O trabalho infantil pode ser considerado a forma extrema de violar os direitos da criança,

principalmente à educação. De acordo com a Organização Internacional do Trabalho - OIT

(2010), a construção de uma sociedade mais justa, menos desigual e mais democrática depende

não só da definição de estratégias a curto e longo prazo, mas da vontade política dos governos

e da sociedade civil em geral. Nesse âmbito estão a erradicação do trabalho infantil e a garantia

dos direitos das crianças, que permeiam as políticas públicas e envolvem todos os segmentos

sociais em torno do fenômeno.

No primeiro momento, quando se procurou verificar como o trabalho infantil influencia

o desenvolvimento escolar, a análise dos dados apontou dois motivos para a ocorrência desse

fato: inicia-se muitas das vezes quando a criança assume as tarefas domésticas em sua própria

casa e, na maioria dos casos, é legitimado pela própria família e pela sociedade. Esse fenômeno,

se por um lado compromete seriamente o desenvolvimento físico e intelectual da criança, por

outro lado impetra a morte da vida infantil, ou seja, à inviabiliza (COSTA E CALVÃO, 2005).

Com o desenvolvimento e expansão da sociedade humana associada ao advento do

capitalismo como sistema econômico, o trabalho passou a ser um modo de apropriação dos

meios de produções pelos proprietários com a exploração dos trabalhadores. Vários autores que

abordam a questão do trabalho infantil apontam que a criança, quando explorada por meio do

trabalho precocemente, pode ter grandes perdas na infância e consequências na vida adulta.
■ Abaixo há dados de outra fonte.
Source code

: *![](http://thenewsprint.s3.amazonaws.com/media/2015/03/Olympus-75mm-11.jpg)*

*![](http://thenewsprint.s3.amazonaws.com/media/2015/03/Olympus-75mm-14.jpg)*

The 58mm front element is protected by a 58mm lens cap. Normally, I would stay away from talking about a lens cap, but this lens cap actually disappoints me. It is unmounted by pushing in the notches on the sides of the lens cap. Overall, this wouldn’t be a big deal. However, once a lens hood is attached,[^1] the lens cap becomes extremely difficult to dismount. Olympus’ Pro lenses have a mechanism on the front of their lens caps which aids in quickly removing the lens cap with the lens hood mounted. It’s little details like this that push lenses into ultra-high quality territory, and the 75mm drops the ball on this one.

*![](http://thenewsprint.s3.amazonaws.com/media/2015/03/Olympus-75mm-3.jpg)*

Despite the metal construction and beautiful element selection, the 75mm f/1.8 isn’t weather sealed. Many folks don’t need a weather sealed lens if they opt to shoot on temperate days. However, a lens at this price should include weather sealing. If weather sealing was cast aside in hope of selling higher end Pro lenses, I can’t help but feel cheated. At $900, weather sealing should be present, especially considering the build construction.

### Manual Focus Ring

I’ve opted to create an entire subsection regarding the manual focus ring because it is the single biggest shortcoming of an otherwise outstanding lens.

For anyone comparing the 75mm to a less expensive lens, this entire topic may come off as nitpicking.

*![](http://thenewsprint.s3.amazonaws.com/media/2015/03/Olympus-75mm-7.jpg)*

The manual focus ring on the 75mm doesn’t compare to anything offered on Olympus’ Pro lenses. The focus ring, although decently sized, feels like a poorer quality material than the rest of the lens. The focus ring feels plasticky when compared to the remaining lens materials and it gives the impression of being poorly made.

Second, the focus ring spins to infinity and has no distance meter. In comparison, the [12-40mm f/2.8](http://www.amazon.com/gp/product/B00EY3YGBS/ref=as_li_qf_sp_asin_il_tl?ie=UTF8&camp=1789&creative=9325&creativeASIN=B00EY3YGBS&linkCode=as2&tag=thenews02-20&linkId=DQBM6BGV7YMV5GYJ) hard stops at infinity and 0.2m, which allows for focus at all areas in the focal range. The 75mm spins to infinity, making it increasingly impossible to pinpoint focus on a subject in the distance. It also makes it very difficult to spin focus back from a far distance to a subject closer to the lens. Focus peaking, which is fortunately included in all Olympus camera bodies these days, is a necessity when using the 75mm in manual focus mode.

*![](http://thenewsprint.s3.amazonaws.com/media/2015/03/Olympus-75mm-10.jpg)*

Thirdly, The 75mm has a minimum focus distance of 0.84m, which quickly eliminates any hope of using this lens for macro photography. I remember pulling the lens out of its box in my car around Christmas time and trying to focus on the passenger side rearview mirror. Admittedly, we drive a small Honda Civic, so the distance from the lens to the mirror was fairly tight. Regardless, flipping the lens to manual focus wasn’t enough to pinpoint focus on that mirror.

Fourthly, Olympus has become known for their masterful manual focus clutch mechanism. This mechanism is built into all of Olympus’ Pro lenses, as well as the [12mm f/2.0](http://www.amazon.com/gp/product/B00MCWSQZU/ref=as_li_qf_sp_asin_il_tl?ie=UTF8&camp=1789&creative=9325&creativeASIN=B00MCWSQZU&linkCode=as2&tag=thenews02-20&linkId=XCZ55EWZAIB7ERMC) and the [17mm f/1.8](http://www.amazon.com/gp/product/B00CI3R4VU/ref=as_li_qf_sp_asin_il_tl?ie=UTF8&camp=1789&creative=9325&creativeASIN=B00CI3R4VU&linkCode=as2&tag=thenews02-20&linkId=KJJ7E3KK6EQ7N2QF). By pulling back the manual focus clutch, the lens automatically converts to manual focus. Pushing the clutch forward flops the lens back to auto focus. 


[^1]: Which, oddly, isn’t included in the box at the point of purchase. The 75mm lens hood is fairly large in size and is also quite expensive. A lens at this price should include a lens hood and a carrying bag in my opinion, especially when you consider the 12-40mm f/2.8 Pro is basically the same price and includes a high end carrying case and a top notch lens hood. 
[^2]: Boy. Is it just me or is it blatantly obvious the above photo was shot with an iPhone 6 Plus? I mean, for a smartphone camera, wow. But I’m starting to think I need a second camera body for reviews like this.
É importante destacar que o trabalho infantil no Brasil não é um problema

contemporâneo e que os casos conhecidos são de crianças cujas famílias são desprovidas de

capital e renda, condição que as fazem ter o respaldo de vários segmentos sociais quando

encaminhadas ao trabalho. Quando usado para exploração e acúmulo de capital, o trabalho não

só contradiz o adágio popular, o trabalho dignifica o homem, como desnaturaliza o homem, o

agente de transformação, por excelência, da natureza.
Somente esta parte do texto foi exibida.